DOCUMENT EXCERPT
A coalition of hostage families and protesters against Netanyahu’s moves against the judiciary and other parts of the security establishment has regrouped and accuses the prime minister of using the war for political ends.
Residents forced to evacuate homes in north, south
On Wednesday, the Israeli army dropped leaflets in the northern and southern Gaza Strip, ordering residents to evacuate their homes, warning they were in “dangerous combat zones.”
“Staying in the shelters or the current tent puts your lives and that of your family members in danger, evacuate immediately,” read a leaflet dropped on Beit Hanoun.
Netanyahu said on Tuesday that he had ordered strikes because Hamas had rejected proposals to secure an extension of the ceasefire until April.
Warning: This video contains graphic images | Prime Minister Benjamin Netanyahu said Israel’s military campaign will continue in Gaza with increasing intensity. The first wave of bombardments from Israel since the collapse of the ceasefire killed at least 400 people and displaced thousands from their homes, Gaza health officials say.

REQUIRED WORK
• 1. Answer these questions from the Gaza news excerpt:
(a) In which parts of the Gaza Strip did the Israeli army drop leaflets on Wednesday?
(b) What reason did Netanyahu give for ordering the strikes?
(c) According to Gaza health officials, how many people did the first wave of bombardments kill?
• 2. Duplicate the Gaza news excerpt from "Netanyahu said on" to "health officials say.".
• 3. Shorten the paragraph of the Gaza news excerpt that begins "On Wednesday, the Israeli army dropped leaflets," keeping its main facts.
The entries are not needed for anything that follows.

DATA FOR ANALYSIS
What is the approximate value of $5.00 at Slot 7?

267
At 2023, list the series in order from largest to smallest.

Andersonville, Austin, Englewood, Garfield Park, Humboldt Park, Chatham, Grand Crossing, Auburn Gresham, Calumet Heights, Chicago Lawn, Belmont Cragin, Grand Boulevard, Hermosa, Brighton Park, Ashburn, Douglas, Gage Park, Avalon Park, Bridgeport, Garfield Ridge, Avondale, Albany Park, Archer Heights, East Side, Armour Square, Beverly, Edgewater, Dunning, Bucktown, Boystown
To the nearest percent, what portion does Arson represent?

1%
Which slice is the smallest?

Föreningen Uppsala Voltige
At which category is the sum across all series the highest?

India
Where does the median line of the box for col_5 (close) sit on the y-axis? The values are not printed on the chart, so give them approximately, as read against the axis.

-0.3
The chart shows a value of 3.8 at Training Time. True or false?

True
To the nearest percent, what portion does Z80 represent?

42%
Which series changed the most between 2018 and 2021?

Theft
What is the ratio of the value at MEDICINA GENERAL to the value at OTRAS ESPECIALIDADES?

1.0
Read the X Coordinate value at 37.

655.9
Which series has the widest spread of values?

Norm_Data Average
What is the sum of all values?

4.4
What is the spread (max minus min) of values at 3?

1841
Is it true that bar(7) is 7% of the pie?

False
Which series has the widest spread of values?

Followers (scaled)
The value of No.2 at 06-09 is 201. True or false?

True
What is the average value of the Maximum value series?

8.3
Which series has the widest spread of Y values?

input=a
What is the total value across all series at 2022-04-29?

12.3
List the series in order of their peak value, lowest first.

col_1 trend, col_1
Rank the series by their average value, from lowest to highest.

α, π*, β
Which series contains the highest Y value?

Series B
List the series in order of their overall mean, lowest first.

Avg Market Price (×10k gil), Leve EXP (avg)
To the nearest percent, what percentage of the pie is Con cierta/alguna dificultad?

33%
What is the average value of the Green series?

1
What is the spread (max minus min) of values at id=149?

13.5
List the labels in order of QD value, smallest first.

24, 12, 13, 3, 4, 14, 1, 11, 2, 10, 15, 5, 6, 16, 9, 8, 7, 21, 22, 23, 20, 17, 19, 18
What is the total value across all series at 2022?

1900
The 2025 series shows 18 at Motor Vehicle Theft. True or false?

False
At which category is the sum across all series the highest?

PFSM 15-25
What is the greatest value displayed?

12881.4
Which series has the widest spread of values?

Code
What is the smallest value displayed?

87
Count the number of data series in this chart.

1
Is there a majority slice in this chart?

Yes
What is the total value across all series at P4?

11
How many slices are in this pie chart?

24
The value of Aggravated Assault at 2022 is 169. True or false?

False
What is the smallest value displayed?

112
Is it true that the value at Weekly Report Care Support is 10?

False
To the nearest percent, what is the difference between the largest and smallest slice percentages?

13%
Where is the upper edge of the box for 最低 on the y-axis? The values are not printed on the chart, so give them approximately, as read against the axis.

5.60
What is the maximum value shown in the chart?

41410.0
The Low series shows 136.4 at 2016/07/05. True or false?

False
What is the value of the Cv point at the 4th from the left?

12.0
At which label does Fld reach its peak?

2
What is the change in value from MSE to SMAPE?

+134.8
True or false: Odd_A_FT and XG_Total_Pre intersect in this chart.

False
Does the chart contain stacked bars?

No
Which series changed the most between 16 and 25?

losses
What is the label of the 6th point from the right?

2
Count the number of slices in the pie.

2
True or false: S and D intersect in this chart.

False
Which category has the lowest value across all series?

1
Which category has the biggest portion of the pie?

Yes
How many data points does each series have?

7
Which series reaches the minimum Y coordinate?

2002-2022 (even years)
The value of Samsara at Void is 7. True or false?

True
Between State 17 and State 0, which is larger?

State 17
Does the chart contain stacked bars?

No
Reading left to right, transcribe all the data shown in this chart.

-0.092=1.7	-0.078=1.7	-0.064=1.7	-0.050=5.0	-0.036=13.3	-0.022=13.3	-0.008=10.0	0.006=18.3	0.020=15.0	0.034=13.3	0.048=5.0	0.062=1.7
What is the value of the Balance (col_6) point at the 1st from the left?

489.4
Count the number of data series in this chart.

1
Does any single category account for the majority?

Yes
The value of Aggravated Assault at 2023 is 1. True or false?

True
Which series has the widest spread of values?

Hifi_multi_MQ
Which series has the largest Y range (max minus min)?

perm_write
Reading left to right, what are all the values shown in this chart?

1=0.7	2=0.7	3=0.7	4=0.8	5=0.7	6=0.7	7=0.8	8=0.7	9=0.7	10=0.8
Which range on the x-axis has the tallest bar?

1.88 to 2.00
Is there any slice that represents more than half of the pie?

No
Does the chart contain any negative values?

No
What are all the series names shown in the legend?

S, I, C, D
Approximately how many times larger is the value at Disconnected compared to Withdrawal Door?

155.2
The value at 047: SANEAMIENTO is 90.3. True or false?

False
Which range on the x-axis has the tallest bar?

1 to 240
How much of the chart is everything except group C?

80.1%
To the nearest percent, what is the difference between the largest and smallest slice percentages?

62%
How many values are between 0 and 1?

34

SOLUTIONS IN ORDER
• 1.
(a) The northern and southern Gaza Strip.
(b) Hamas had rejected proposals to secure an extension of the ceasefire until April.
(c) At least 400 people.

• 2.
Netanyahu said on Tuesday that he had ordered strikes because Hamas had rejected proposals to secure an extension of the ceasefire until April.
Warning: This video contains graphic images | Prime Minister Benjamin Netanyahu said Israel’s military campaign will continue in Gaza with increasing intensity. The first wave of bombardments from Israel since the collapse of the ceasefire killed at least 400 people and displaced thousands from their homes, Gaza health officials say.

• 3. On Wednesday, Israeli army leaflets ordered residents of the northern and southern Gaza Strip to leave their homes, warning that they were in "dangerous combat zones."